Me pilla el conflicto palestino-israelí releyendo el libro de mis tocayos Goiogana y Bernardo acerca de Jesús Galíndez; aunque, a decir verdad, la pista que sigo en esta ocasión es la de Yon Oñatibia, precisamente sucesor de Amurriotarra como delegado del Gobierno Vasco en EEUU. Recojo la última palabra de su extenso encabezado (Galíndez: La tumba abierta. Guerra, exilio y frustración) y lo elevo aquí a titular, porque difícilmente se puede encontrar término que exprese mejor el sentimiento de desasosiego y fracaso que nos embarga por el papel que cumple la ONU desde su creación.

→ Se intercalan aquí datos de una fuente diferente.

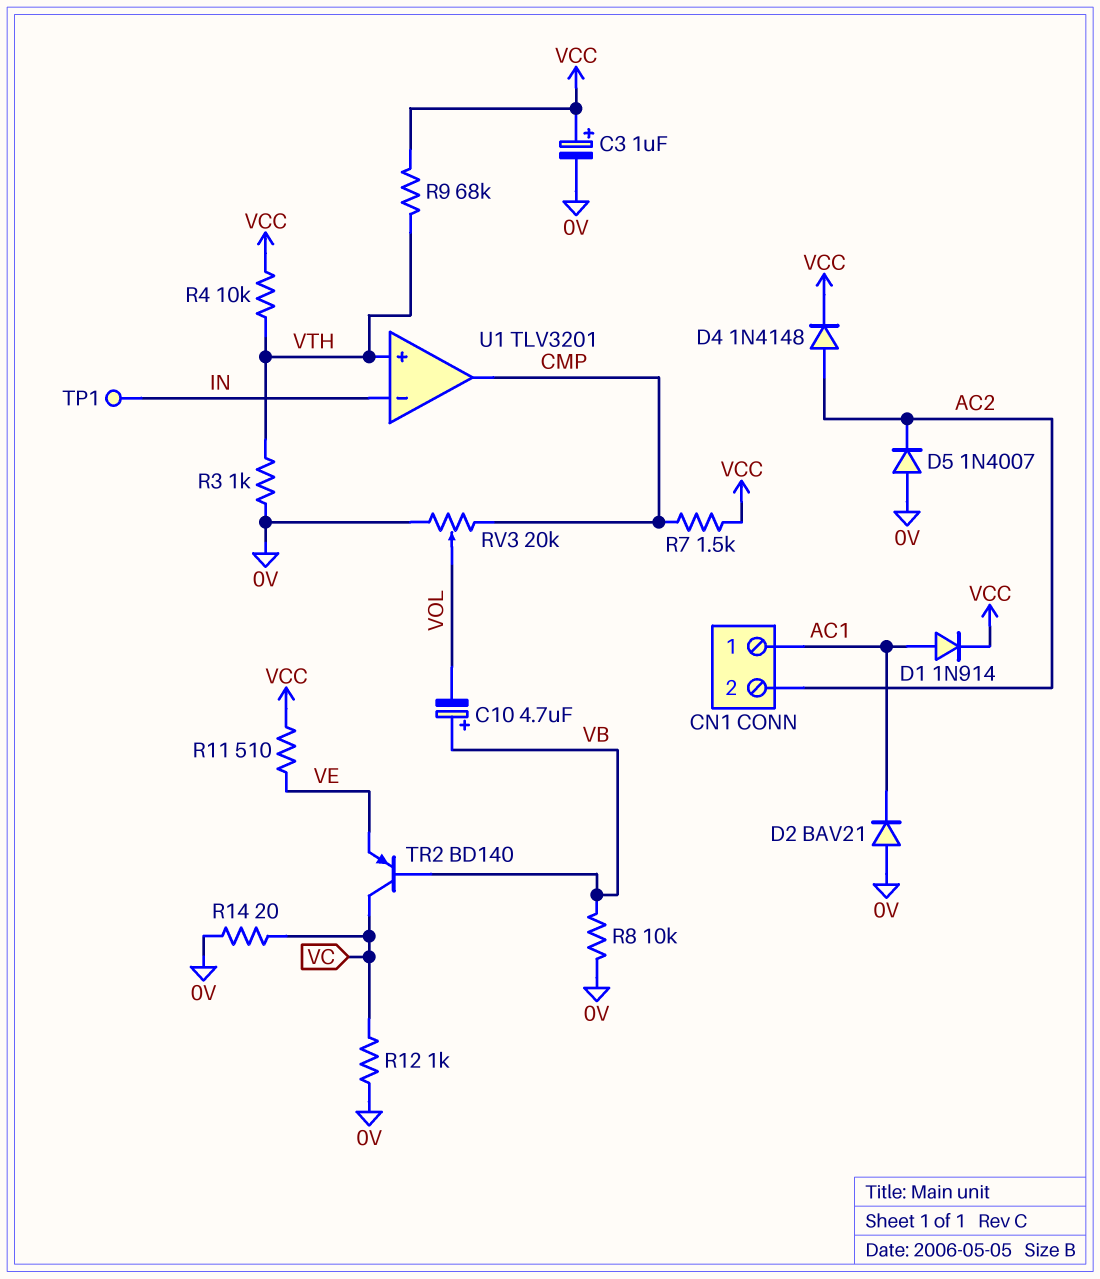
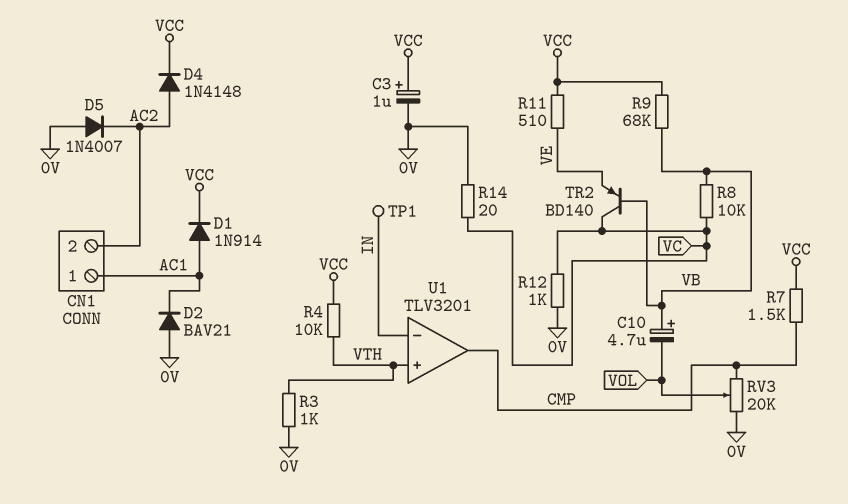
R8: 10k (0V, VB) -> 10k (VB, VC)
R9: 68k (VCC, VTH) -> 68k (VB, VCC)

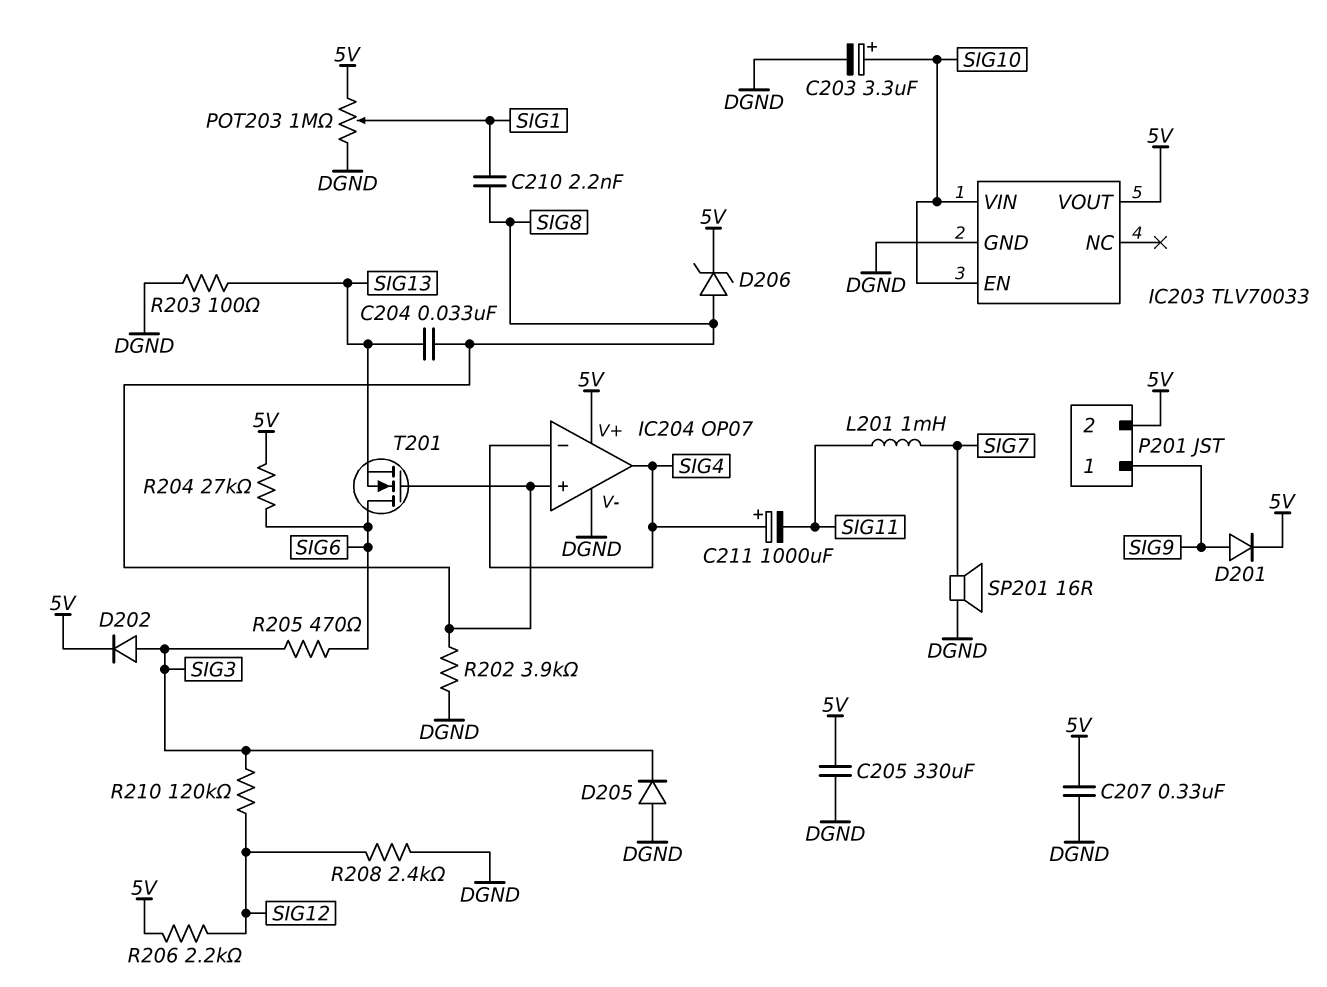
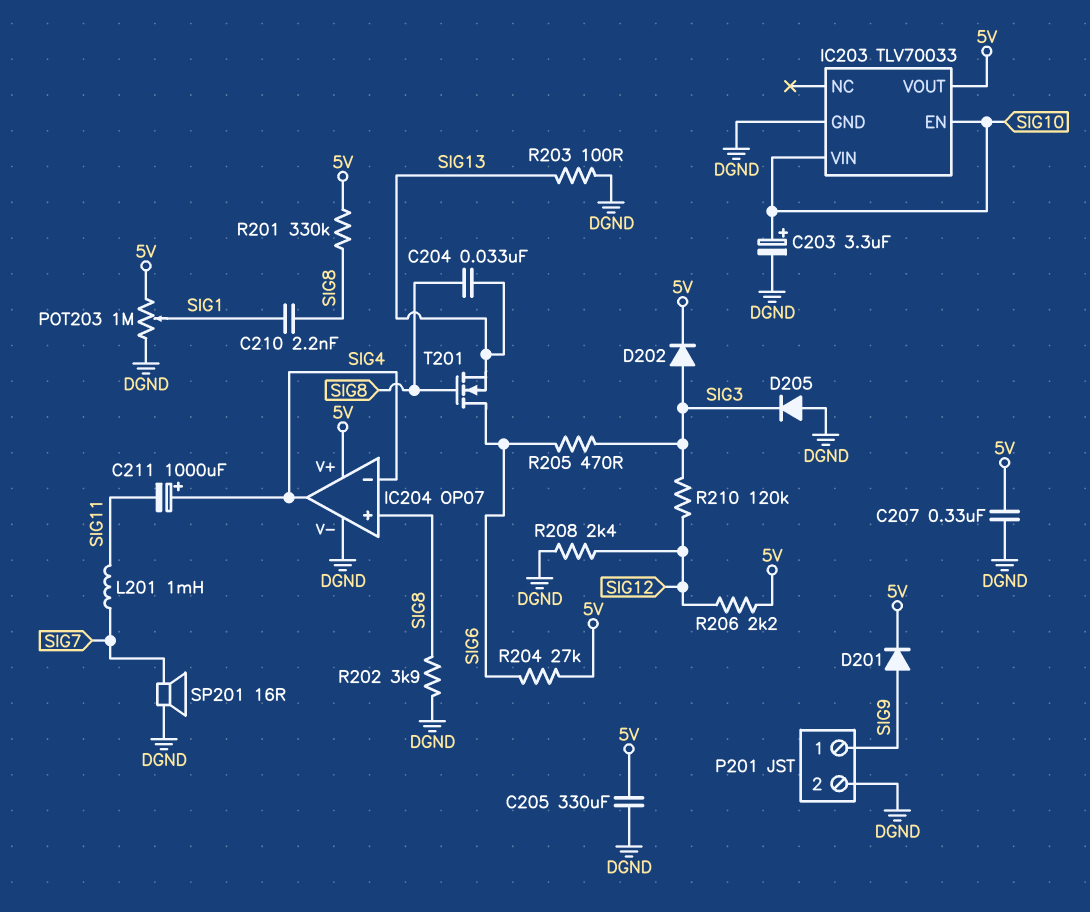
D206: zener (A SIG8, K 5V) -> none
P201 pin 2: 5V -> DGND
R201: none -> 330k (5V, SIG8)

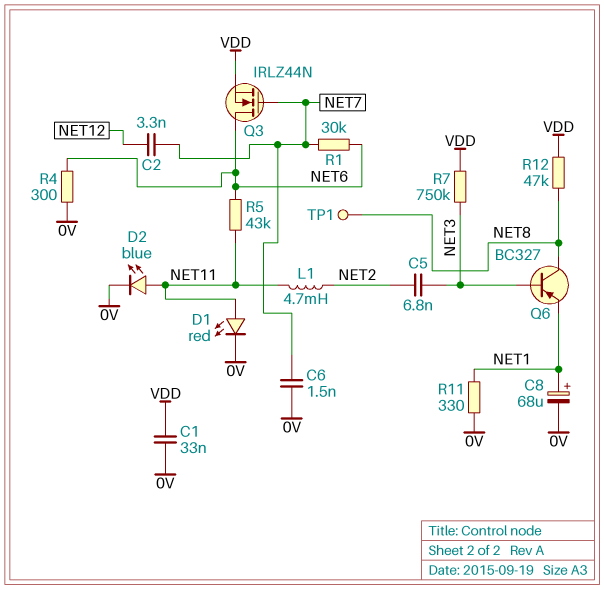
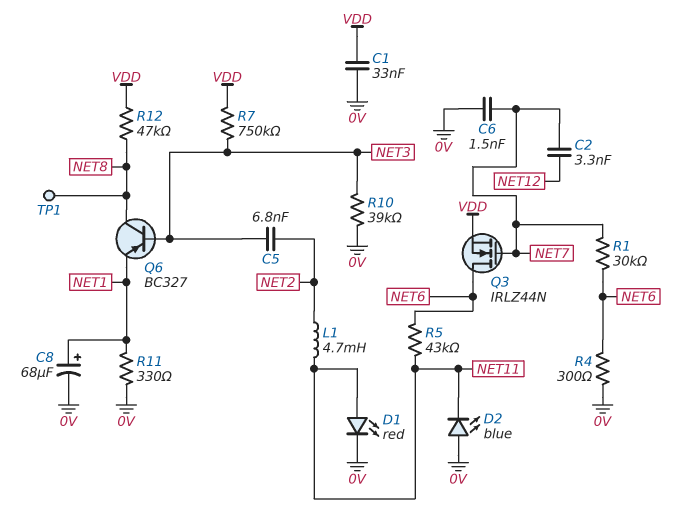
D2: LED blue (A NET11, K 0V) -> LED blue (A 0V, K NET11)
R10: none -> 39k (0V, NET3)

En unos interesantes capítulos, cuentan los autores del libro las conversaciones y negociaciones que mantuvieron el propio Galíndez y Antón Irala bajo la supervisión del lehendakari José Antonio Aguirre, con el propósito de conseguir de la mencionada organización sanciones rotundas al régimen de Franco que, pensaban, podrían derivar en su derrocamiento. Lideraron con pragmatismo los vascos aquella estrategia debido a la enorme división que existía en el seno del gobierno español en el exilio entre los partidos que lo conformaban. A pesar de una victoria inicial en diciembre de 1946, el golpe fue tremendo cuando al año siguiente vieron traicionada toda esperanza.

En su atinada columna del pasado domingo, afirmó el director de este diario que, a raíz de la espiral de terror en Oriente Próximo, la ONU ni está ni se le espera. Temo que la cuestión es aún peor, porque cuando sí que ha estado ha sido incapaz de que sus propias resoluciones fueran respetadas. En una carta fechada el día de Santa Cecilia de 1947, Irala le habla al lehendakari de un profundo sentimiento de soledad; y, aunque hace suya la expresión de Aguirre de que no se puede estar eternamente condenado a la injusticia, añade que tampoco deben seguir atados al carro de la ineficacia y la incomprensión. Soledad, injusticia, ineficacia, incomprensión. Poco más cabe añadir.